<<<<

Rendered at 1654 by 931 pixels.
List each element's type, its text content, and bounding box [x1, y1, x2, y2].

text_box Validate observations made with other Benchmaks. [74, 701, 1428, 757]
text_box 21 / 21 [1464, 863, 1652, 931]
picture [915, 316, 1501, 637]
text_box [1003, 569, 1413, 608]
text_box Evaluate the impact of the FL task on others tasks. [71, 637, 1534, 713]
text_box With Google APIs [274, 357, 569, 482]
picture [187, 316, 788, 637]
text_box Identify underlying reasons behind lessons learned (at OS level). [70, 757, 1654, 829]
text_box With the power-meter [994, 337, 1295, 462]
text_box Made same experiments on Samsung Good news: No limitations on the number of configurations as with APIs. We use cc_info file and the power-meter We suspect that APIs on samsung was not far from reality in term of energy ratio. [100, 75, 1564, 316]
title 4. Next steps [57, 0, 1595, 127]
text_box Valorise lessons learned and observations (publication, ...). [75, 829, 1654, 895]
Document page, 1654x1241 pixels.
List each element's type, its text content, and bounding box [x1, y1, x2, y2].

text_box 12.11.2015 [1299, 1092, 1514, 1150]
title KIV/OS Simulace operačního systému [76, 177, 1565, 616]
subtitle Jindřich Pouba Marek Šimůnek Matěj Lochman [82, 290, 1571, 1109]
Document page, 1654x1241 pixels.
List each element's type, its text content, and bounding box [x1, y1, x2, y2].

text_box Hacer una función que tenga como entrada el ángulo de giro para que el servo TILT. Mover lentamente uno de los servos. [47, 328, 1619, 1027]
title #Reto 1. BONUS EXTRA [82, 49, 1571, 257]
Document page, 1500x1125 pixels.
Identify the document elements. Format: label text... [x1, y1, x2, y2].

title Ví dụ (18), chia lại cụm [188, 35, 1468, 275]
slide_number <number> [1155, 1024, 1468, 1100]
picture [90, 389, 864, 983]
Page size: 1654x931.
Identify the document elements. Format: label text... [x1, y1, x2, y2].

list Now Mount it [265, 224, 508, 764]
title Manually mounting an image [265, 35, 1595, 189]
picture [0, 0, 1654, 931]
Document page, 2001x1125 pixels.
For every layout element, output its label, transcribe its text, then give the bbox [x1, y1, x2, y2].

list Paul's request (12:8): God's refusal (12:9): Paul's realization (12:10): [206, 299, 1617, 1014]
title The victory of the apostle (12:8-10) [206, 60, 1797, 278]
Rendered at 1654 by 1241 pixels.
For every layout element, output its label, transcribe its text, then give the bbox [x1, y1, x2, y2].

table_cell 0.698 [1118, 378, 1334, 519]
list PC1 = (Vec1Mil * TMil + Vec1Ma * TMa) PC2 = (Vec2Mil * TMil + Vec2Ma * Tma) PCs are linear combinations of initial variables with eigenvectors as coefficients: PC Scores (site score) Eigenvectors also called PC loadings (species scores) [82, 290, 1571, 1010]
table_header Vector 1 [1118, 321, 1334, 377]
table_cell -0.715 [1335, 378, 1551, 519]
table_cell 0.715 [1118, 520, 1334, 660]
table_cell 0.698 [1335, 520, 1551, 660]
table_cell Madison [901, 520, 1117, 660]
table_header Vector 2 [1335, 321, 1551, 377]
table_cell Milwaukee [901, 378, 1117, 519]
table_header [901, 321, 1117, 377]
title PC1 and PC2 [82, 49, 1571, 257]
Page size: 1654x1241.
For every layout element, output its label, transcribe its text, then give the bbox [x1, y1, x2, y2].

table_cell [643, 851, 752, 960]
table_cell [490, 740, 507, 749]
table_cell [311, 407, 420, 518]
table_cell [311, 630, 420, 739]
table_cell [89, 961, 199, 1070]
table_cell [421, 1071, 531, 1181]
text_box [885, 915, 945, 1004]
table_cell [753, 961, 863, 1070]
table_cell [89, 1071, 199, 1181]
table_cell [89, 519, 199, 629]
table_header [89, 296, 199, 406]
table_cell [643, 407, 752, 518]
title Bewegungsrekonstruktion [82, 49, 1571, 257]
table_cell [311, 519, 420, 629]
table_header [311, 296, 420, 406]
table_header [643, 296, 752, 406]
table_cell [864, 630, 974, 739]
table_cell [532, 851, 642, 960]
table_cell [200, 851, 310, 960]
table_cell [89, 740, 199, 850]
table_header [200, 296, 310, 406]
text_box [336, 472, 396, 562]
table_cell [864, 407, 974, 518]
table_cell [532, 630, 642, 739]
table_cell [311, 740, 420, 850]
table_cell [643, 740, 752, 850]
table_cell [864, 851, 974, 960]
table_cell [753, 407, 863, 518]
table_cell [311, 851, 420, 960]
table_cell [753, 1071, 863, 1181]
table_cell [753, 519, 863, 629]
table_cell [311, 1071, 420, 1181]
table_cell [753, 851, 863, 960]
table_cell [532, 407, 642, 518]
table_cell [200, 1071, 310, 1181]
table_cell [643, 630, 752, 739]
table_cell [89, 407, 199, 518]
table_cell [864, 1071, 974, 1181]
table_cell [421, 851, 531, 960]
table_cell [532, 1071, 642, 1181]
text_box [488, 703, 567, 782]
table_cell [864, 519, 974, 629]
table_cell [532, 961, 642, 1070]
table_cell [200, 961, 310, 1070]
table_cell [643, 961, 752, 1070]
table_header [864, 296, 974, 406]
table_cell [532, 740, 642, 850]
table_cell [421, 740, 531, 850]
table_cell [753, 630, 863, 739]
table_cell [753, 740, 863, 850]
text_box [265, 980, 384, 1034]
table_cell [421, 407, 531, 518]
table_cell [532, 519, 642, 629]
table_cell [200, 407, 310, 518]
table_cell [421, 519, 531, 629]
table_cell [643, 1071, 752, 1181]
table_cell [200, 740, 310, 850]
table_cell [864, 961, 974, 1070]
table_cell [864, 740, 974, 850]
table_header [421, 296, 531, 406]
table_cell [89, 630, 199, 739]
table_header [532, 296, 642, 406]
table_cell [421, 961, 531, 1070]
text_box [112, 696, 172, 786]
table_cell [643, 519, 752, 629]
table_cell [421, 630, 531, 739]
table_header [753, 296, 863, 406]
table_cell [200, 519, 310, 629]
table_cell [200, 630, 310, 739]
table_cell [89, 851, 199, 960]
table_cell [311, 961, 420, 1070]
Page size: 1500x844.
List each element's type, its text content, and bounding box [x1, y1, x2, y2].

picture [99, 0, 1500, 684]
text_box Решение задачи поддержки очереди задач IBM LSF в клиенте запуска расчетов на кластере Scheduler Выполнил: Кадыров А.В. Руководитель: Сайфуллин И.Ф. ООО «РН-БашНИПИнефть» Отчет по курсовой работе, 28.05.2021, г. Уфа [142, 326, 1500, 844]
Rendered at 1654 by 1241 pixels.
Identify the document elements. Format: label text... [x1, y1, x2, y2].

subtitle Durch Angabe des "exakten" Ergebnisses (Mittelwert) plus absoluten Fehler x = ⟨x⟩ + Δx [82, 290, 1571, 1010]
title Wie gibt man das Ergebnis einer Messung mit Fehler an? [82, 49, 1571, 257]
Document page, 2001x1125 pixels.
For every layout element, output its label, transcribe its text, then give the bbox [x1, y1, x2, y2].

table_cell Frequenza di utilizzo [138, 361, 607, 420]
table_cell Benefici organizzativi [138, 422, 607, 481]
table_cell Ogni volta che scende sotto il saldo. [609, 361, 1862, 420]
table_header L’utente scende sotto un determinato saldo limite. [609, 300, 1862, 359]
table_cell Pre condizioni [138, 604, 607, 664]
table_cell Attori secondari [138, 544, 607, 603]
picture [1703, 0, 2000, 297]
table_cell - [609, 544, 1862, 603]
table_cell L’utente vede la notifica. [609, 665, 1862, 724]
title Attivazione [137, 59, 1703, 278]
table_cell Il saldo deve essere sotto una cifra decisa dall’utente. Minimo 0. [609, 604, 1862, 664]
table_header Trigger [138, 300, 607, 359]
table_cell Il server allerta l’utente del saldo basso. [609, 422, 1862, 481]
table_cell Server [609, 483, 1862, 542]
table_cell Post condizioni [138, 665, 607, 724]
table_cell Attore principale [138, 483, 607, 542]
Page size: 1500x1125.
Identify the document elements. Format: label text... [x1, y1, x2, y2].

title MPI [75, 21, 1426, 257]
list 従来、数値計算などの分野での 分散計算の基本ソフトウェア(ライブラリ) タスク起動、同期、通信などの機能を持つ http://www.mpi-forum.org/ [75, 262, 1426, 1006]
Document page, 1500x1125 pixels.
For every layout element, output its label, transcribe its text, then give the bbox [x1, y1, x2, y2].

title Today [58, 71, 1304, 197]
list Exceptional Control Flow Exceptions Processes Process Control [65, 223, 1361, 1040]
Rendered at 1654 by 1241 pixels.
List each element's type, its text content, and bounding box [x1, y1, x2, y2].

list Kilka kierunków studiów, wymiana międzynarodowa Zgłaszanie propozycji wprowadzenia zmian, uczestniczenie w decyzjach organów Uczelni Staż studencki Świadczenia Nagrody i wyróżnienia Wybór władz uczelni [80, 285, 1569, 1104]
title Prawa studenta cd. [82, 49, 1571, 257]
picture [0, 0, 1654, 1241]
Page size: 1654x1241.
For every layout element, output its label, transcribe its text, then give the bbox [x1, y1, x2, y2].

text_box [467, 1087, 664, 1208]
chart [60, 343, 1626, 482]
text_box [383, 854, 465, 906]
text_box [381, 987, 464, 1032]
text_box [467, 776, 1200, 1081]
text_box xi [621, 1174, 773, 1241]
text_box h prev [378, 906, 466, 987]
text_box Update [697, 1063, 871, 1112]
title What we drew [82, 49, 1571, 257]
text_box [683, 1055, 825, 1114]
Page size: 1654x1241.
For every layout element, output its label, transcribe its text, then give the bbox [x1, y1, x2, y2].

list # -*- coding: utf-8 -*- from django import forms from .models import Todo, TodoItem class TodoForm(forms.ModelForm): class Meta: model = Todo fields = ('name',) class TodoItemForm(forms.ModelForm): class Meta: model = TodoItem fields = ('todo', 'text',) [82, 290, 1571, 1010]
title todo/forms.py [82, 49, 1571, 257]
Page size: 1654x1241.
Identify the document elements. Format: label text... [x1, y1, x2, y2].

>>>>

INSTRUCTIONS FOR THE TASK
Lay out everything from the start of the entries down to the line that contains "picture [0, 0, 1654, 931]", both ends included, as a Markdown table with the columns "Row" and "Line". Leave out blank lines.

RESULT OF THE EXERCISE
| Row | Line |
|---|---|
| 1 | Rendered at 1654 by 931 pixels. |
| 2 | List each element's type, its text content, and bounding box [x1, y1, x2, y2]. |
| 3 | text_box Validate observations made with other Benchmaks. [74, 701, 1428, 757] |
| 4 | text_box 21 / 21 [1464, 863, 1652, 931] |
| 5 | picture [915, 316, 1501, 637] |
| 6 | text_box [1003, 569, 1413, 608] |
| 7 | text_box Evaluate the impact of the FL task on others tasks. [71, 637, 1534, 713] |
| 8 | text_box With Google APIs [274, 357, 569, 482] |
| 9 | picture [187, 316, 788, 637] |
| 10 | text_box Identify underlying reasons behind lessons learned (at OS level). [70, 757, 1654, 829] |
| 11 | text_box With the power-meter [994, 337, 1295, 462] |
| 12 | text_box Made same experiments on Samsung Good news: No limitations on the number of configurations as with APIs. We use cc_info file and the power-meter We suspect that APIs on samsung was not far from reality in term of energy ratio. [100, 75, 1564, 316] |
| 13 | title 4. Next steps [57, 0, 1595, 127] |
| 14 | text_box Valorise lessons learned and observations (publication, ...). [75, 829, 1654, 895] |
| 15 | Document page, 1654x1241 pixels. |
| 16 | List each element's type, its text content, and bounding box [x1, y1, x2, y2]. |
| 17 | text_box 12.11.2015 [1299, 1092, 1514, 1150] |
| 18 | title KIV/OS Simulace operačního systému [76, 177, 1565, 616] |
| 19 | subtitle Jindřich Pouba Marek Šimůnek Matěj Lochman [82, 290, 1571, 1109] |
| 20 | Document page, 1654x1241 pixels. |
| 21 | List each element's type, its text content, and bounding box [x1, y1, x2, y2]. |
| 22 | text_box Hacer una función que tenga como entrada el ángulo de giro para que el servo TILT. Mover lentamente uno de los servos. [47, 328, 1619, 1027] |
| 23 | title #Reto 1. BONUS EXTRA [82, 49, 1571, 257] |
| 24 | Document page, 1500x1125 pixels. |
| 25 | Identify the document elements. Format: label text... [x1, y1, x2, y2]. |
| 26 | title Ví dụ (18), chia lại cụm [188, 35, 1468, 275] |
| 27 | slide_number <number> [1155, 1024, 1468, 1100] |
| 28 | picture [90, 389, 864, 983] |
| 29 | Page size: 1654x931. |
| 30 | Identify the document elements. Format: label text... [x1, y1, x2, y2]. |
| 31 | list Now Mount it [265, 224, 508, 764] |
| 32 | title Manually mounting an image [265, 35, 1595, 189] |
| 33 | picture [0, 0, 1654, 931] |